Step 1: Apply the XOR operation to all elements

We compute: 1 ⊕ 1 ⊕ 0

Breaking it down:

• First: 1 ⊕ 1 = 0
• Then: 0 ⊕ 0 = 0
• Final result: 0

Since the result equals 0, the function returns True.

Step 2: Verify by reconstructing a possible original array

To convince ourselves this works, let's construct an original array:

• Start with original[0] = 0 (we can choose any value)
• original[1] = derived[0] ⊕ original[0] = 1 ⊕ 0 = 1
• original[2] = derived[1] ⊕ original[1] = 1 ⊕ 1 = 0

So original = [0, 1, 0]

Step 3: Confirm this original array produces our derived array

• derived[0] = original[0] ⊕ original[1] = 0 ⊕ 1 = 1 ✓
• derived[1] = original[1] ⊕ original[2] = 1 ⊕ 0 = 1 ✓
• derived[2] = original[2] ⊕ original[0] = 0 ⊕ 0 = 0 ✓

Perfect! Our original array [0, 1, 0] indeed produces the derived array [1, 1, 0].

Counter-example: derived = [1, 0]

Let's check: 1 ⊕ 0 = 1

Since the result is 1 (not 0), the function returns False.

If we try to construct an original array:

• Start with original[0] = 0
• original[1] = derived[0] ⊕ original[0] = 1 ⊕ 0 = 1
• Check: derived[1] should equal original[1] ⊕ original[0] = 1 ⊕ 0 = 1
• But derived[1] = 0, not 1! This contradiction confirms no valid original array exists.

Solution Implementation

Time and Space Complexity

The time complexity is O(n), where n is the length of the derived array. The reduce function with the xor operator iterates through all elements of the array exactly once, performing a constant-time XOR operation for each element.

The space complexity is O(1). The reduce function only maintains a single accumulator value throughout the computation, using constant extra space regardless of the input size. No additional data structures are created that scale with the input.
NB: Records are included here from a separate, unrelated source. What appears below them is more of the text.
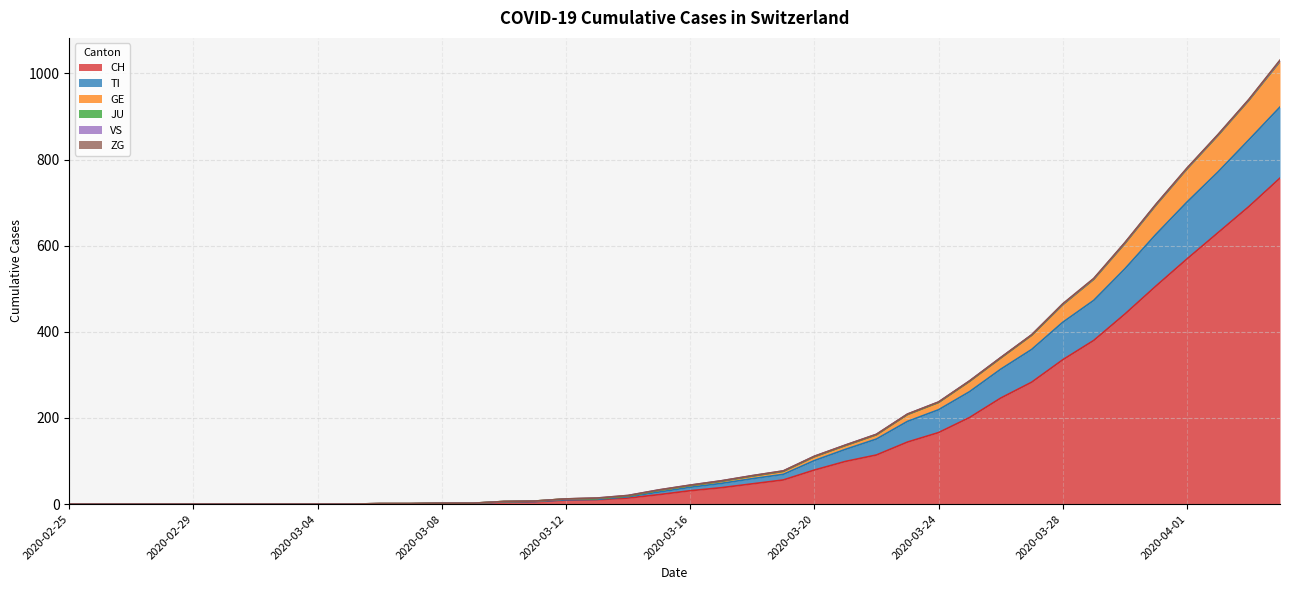

What position from the right is 2020-03-14?

22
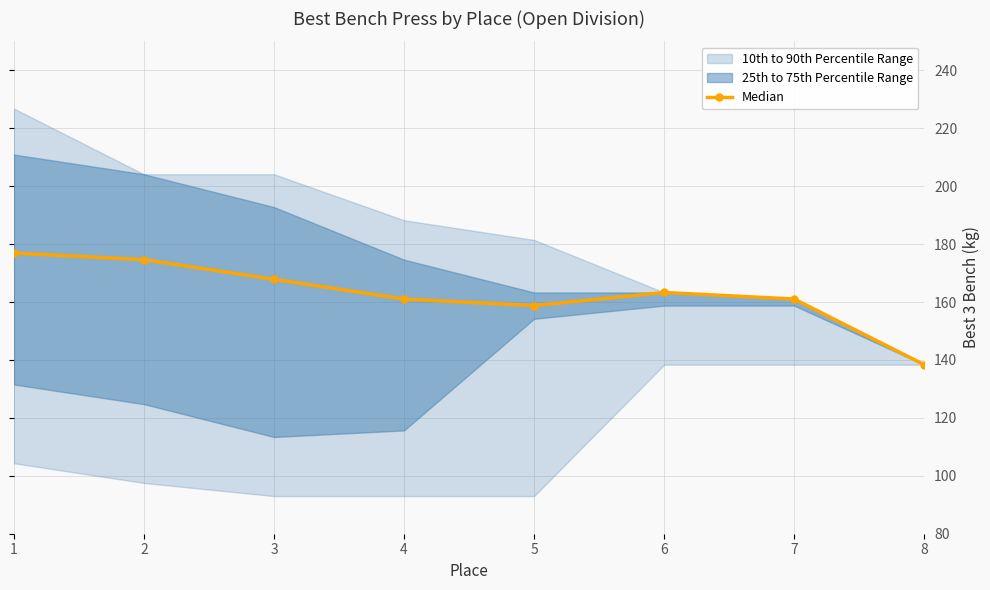

Count the number of values greater than 163.

4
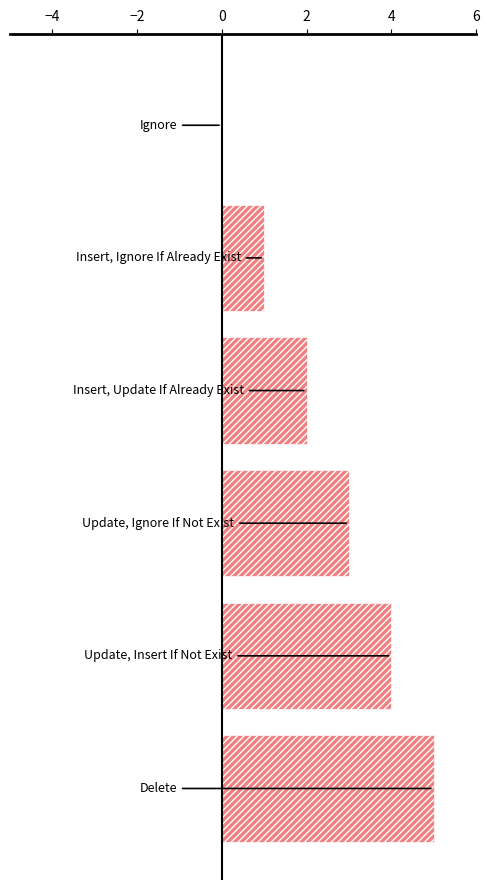

What is the sum of all values?

15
Learn more about how to find time and space complexity quickly.

Common Pitfalls

1. Empty Array Handling

The reduce function will raise a TypeError when called on an empty list without an initial value.

Problem Example:

derived = []
reduce(xor, derived)  # Raises TypeError: reduce() of empty sequence with no initial value

Solution: Add a check for empty arrays or provide an initial value to reduce:

def doesValidArrayExist(self, derived: List[int]) -> bool:
    if not derived:
        return True  # Empty array is considered valid
    return reduce(xor, derived) == 0

Or use an initial value:

def doesValidArrayExist(self, derived: List[int]) -> bool:
    return reduce(xor, derived, 0) == 0

2. Misunderstanding XOR Properties

Developers might incorrectly assume that XOR operations require special handling for binary values or that the result needs to be masked.

Incorrect Assumption:

# Wrong: Trying to ensure binary result
return (reduce(xor, derived) & 1) == 0

Correct Understanding: XOR naturally handles any integer values, and the result is already in the correct form for comparison.

3. Manual XOR Implementation Instead of Using Built-ins

Writing custom loops when Python's reduce provides a cleaner solution:

Less Optimal:

def doesValidArrayExist(self, derived: List[int]) -> bool:
    result = 0
    for num in derived:
        result ^= num
    return result == 0

While this works and has the same complexity, using reduce is more Pythonic and concise.

4. Forgetting to Import Required Modules

The solution requires imports from both functools and operator:

Common Mistake:

# Missing imports will cause NameError
class Solution:
    def doesValidArrayExist(self, derived: List[int]) -> bool:
        return reduce(xor, derived) == 0  # NameError: name 'reduce' is not defined

Complete Solution:

from functools import reduce
from operator import xor

class Solution:
    def doesValidArrayExist(self, derived: List[int]) -> bool:
        return reduce(xor, derived) == 0

5. Edge Case: Single Element Array

While the current solution handles this correctly (a single element XORed with nothing returns itself), developers might overthink this case:

Unnecessary Complexity:

def doesValidArrayExist(self, derived: List[int]) -> bool:
    if len(derived) == 1:
        return derived[0] == 0  # Correct but redundant
    return reduce(xor, derived) == 0

The original solution already handles this case properly since reduce on a single-element list returns that element.